→ EXCERPT TO READ

○ ○ ○ ○

Meanwhile, at the farm

One day in the ‘90s, Larry and Denise saw in the paper that Iowa’s infrastructure of bridges was falling apart. Larry had worked to build bridges in high school and felt a call to help out and to earn a paycheck as milk prices were very low. He ended up with a 35-year career. He and Denise continued to milk cows for a couple more years.

In the late early 2000s, Denise started a community-supported agriculture (CSA) and ran it for 10 years, while Larry worked off the farm.

Today, the couple is focusing on building a strawbale house. Their daughter and son-in-law will eventually purchase the 17 acres of property and move into the main house. Denise and Larry hope to move into the strawbale house this summer. 

In the meantime, the couple is sharing the infrastructure that’s built on the farm. This winter, a couple used the high tunnel to grow lettuce. Denise spends her days in the greenhouse and sells bedding plants in the spring. The apple orchard they planted in the early ‘80s has been damaged by chemicals from a farmer to the west of them and is no longer viable. In February, they gifted a sprayer to a farm couple to use on their apple orchard.

“We have to get rid of things and somebody needs to use it,” Denise said. “What we try to do is give anybody who needs help, our experiences, our skills, and our equipment. That’s because we’ve lived through this and we know what the struggle is.”

This summer, a young farmer will use the high tunnel to plant ginger. That same farmer has already planted chestnut trees and garlic on the farm.

○ ○ ○ ○

→ SET PROBLEM A
Check each statement against the farm passage and answer yes or no, quoting the words of the passage that settle it. (i) Larry's bridge-building career lasted 35 years. (ii) Denise ran the community-supported agriculture for five years. (iii) The apple orchard was planted in the early '90s.
→ SET PROBLEM B
List every plant or crop named in the farm passage.
→ SET PROBLEM C
Resume the farm passage, starting after its final sentence.

○ ○ ○ ○

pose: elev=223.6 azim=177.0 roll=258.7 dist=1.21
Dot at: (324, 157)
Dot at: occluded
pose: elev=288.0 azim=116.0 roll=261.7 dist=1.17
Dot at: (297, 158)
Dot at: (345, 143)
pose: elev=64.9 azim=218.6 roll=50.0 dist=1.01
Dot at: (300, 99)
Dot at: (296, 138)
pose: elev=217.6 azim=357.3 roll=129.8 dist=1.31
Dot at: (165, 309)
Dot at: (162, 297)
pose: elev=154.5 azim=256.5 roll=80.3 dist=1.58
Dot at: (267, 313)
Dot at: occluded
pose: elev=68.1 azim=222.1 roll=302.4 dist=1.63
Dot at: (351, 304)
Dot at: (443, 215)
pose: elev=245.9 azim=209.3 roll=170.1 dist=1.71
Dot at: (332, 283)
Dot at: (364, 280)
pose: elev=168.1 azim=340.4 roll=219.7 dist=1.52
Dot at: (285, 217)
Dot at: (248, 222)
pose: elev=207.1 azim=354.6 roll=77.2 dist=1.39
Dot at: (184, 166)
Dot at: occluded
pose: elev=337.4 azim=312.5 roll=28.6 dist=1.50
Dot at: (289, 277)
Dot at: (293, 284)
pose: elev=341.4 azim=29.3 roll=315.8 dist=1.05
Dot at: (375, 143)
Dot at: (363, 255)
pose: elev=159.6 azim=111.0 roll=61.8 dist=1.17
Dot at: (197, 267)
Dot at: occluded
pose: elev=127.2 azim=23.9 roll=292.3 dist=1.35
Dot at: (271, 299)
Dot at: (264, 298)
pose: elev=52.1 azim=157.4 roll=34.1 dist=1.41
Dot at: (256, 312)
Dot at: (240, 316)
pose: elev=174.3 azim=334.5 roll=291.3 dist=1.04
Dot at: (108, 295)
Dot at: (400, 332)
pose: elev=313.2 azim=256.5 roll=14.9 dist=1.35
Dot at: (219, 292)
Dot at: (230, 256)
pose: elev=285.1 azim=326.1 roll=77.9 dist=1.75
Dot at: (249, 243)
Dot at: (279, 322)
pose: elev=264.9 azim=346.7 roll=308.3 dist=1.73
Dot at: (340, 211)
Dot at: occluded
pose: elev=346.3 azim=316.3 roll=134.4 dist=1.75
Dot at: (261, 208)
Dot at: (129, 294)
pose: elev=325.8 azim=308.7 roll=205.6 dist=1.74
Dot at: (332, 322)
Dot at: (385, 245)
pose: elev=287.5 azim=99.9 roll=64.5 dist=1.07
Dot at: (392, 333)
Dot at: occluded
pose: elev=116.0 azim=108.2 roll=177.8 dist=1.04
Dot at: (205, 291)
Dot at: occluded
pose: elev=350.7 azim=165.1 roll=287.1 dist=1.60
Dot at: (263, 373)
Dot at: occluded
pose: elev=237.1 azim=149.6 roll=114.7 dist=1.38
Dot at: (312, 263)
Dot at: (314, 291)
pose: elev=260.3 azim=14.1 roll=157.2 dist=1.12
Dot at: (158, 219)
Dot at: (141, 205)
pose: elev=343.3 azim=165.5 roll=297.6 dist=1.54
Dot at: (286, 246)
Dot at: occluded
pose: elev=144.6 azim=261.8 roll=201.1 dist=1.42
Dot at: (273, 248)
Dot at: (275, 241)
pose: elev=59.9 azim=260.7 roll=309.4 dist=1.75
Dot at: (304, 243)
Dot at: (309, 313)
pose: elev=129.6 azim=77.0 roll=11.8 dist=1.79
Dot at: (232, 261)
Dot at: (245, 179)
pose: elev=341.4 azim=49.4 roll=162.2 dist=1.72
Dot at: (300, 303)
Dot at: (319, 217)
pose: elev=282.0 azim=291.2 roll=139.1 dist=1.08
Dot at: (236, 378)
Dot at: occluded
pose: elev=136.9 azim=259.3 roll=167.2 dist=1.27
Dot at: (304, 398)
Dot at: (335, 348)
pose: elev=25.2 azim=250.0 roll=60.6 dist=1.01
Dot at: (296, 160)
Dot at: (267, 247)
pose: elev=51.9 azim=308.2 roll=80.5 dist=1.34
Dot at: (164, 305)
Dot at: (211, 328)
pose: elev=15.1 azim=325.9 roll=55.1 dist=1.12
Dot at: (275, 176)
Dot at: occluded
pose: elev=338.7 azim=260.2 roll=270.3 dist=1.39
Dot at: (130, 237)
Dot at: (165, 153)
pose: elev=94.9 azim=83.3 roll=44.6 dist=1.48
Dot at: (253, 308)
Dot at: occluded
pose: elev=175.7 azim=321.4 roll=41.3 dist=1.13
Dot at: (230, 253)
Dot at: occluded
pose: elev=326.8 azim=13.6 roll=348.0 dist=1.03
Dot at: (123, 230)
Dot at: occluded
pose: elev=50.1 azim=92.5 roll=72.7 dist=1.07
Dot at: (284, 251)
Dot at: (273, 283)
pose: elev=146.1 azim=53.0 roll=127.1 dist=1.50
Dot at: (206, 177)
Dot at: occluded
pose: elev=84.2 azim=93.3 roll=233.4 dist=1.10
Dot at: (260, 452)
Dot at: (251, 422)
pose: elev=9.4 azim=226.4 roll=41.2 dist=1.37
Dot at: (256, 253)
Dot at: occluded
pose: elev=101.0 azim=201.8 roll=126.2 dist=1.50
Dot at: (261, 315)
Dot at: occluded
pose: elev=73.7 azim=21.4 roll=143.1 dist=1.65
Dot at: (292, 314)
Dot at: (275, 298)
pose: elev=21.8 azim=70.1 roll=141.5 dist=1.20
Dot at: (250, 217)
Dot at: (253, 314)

○ ○ ○ ○

→ FINAL ANSWER A
(i) Yes: "He ended up with a 35-year career."
(ii) No: "Denise started a community-supported agriculture (CSA) and ran it for 10 years"
(iii) No: "The apple orchard they planted in the early ‘80s"

→ FINAL ANSWER B
lettuce, bedding plants, apples (the apple orchard), ginger, chestnut trees, garlic

→ FINAL ANSWER C
“I guess we look at our land as everybody’s land,” Denise said. “It’s not something that is ours because it was never ours to begin with. The land was occupied by the Ioway and the Pottawatie and taken from them in the 1800s. It was never ours to begin with.”

Working alongside the Center

When the couple started farming, they relied on resources such as the Rodale Press, and connected with two other organic farmers in Iowa. While researching alternative energy, they heard about the Center for Rural Affairs.

“We got really interested in the Small Farm Energy Project and at some point, we went up to Walthill and toured several farms,” Larry said. “There we met people who were pretty like-minded, not so much organic, but looking at alternatives for energy and other ways of farming.”

Through their association with the Center, in the early 1980s, they hosted a workshop and fitted their then hog farrowing house with a solar panel to provide heat. The weathered and out-of-date solar wall remains on the building.

Through the farm crisis, they depended on the Center for Rural Affairs for its policy work. Denise, with WFAN, started programs alongside the Center. And, they are faithful readers of the newsletter.

“We’ve certainly appreciated the Center’s resources,” Larry said. “Not only what we’ve been involved in, but the main street entrepreneur work. And, later women-focused food and agriculture work.”

An award of a lifetime

Denise and Larry say being awarded with the Center’s Seventh Generation Award is humbling.

“It’s been a lifetime of doing things, and to be recognized is really special,” Denise said.

“We are just doing things the way we thought we should,” Larry said. “It’s humbling because there are a lot of people who are just as deserving.”

The lifetime service award will be presented at the Southwest Iowa Local Foods Summit this fall. The couple is recognized for their major contributions in improving rural life and protecting our land and water.

“This award is not about us, it’s that there’s a different way to do things,” Denise said. “We’ve been around a long time, the Center has been around for a long time.”

They truly are working to preserve the land for future generations, including their three children and eight grandchildren.

“Hopefully as we transfer the land to the next generation, we’ve instilled in them the principles and the philosophies of caring for the land,” Larry said. “And, we’ve tried to educate them, as much as we could so that every ensuing generation has a chance to survive.”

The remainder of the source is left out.